**WORK TO COMPLETE:**
[A] List each outfit that the post on the costumes of Planet Earth (1974) says Marg wears.
[B] Write the next part of the post on the costumes of Planet Earth (1974), picking up after its final sentence.

**PASSAGE SHOWN:**
= = = =

Tuesday 22 December 2020

Planet Earth (1974)

Costume Design by William Ware Theiss

The second in Gene Rodenberry’s trilogy of post-apocalyptic science-fiction television series pilots, Planet Earth (1974), like Genesis II before it, revolves around the future organization PAX. Members of PAX wear jumpsuits of a two-tone green and gold colourscheme; possibly borne out of the confusion caused by the colouration of the 'gold' Starfleet uniforms designed by Theiss on the original Star Trek. These jumpsuits feel like forerunners to the spandex Starfleet uniforms Theiss would design on the first season of Star Trek: The Next Generation nearly a decade later.
Other PAX uniforms include a muted and more simplistic version of the main jumpsuit that is only seen from behind or in distance shots, as well as a blue jumpsuit for medical personnel.
We don't see too much of the civilians of the future city that PAX protects, but Hunt's friend Harper-Smythe (Janet Margolin) is briefly seen in a two-tone pink dress, designed in a very similar manner to the various dresses that Theiss designed on both the original Star Trek and The Next Generation.
However, the bulk of the film’s plot takes place in in a primitive matriarchal society, the Confederacy of Ruth, whose denizens are clad in a variety of archaic but very colourful dresses, a good deal of them being slightly revealing (continuining Theiss' slightly jokey reputation for the 'Theiss Titillation Theory'). The main figure of the Confederacy is Marg (played by Diana Muldaur) who is first introduced wearing a revealing scarlet dress with straps over the chest, again, exposing her midriff.
Towards the end of the film, Marg does end up sporting other dresses - the first of these dresses is a grey and white starched top with large sleeves that is just worn with the boots that everyone else in the Confederacy of Ruth is seen wearing.
Marg also briefly wears a sort of shawl with an asymetrical cut with the shoulders, worn with white sandals, which is only briefly seen in the sequence where she is interrogated by the 'Kreeg' mutants, and during the final dinner she wears a red dress with a butterfly pattern stitched on the front.

= = = =

Rows contained in a dataset:
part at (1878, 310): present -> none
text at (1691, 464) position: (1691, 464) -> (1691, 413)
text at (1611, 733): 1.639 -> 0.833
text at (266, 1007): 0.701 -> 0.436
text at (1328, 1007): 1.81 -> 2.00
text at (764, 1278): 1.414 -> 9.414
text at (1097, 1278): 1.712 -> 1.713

= = = =

**YOUR RESPONSES:**
[A]
- A revealing scarlet dress with straps over the chest that exposes her midriff
- A grey and white starched top with large sleeves, worn with the boots seen throughout the Confederacy of Ruth
- A shawl cut asymmetrically at the shoulders, worn with white sandals
- A red dress with a butterfly pattern stitched on the front

[B]
Harper-Smythe briefly 'joins' the Confederacy and as such wears a black and white dress with floral patterns on the front, cut with the same sort of diagonal pieces as various other dresses worn by the other women citizens seen in the film.
Villar (Jo De Winter), owner of the slave market, wears a gown with flower patterns on the sleeves and threads hanging off the back of it.
A similarly colourful outfit is sported by Treece (Sally Kemp), a Ruth resident that Harper-Smythe befriends, wearing a tunic with pink and blue patterns worn under a tan cape.
Treece also sports a threaded beige dress worn with a green shawl.
The other women of Ruth wear a variety of colourful, woollen dresses; notable mention has to go to Villar's assistant dressed like a cavegirl.
The male servants of each woman's house wear tunics that open up with a curved flap around one shoulder; it is lined with coloured thread and a panel of tasseled material around the back.
The militaristic Kreegs wear lilac buttoned uniforms - ain't that a very strong, masculine colour - with fur-lined boots.

2 comments:

  1. Oh no, what's happening to the images? None in this post are showing up for me.

    ReplyDelete
    Replies
    1. I deleted the original blog's image archive as a lot of them were of poorer quality - any posts that were carried over from the old version of this blog have been affected. However I've been getting to work redoing these posts, so you'll be seeing these posts improved with newer/better images over the next few days!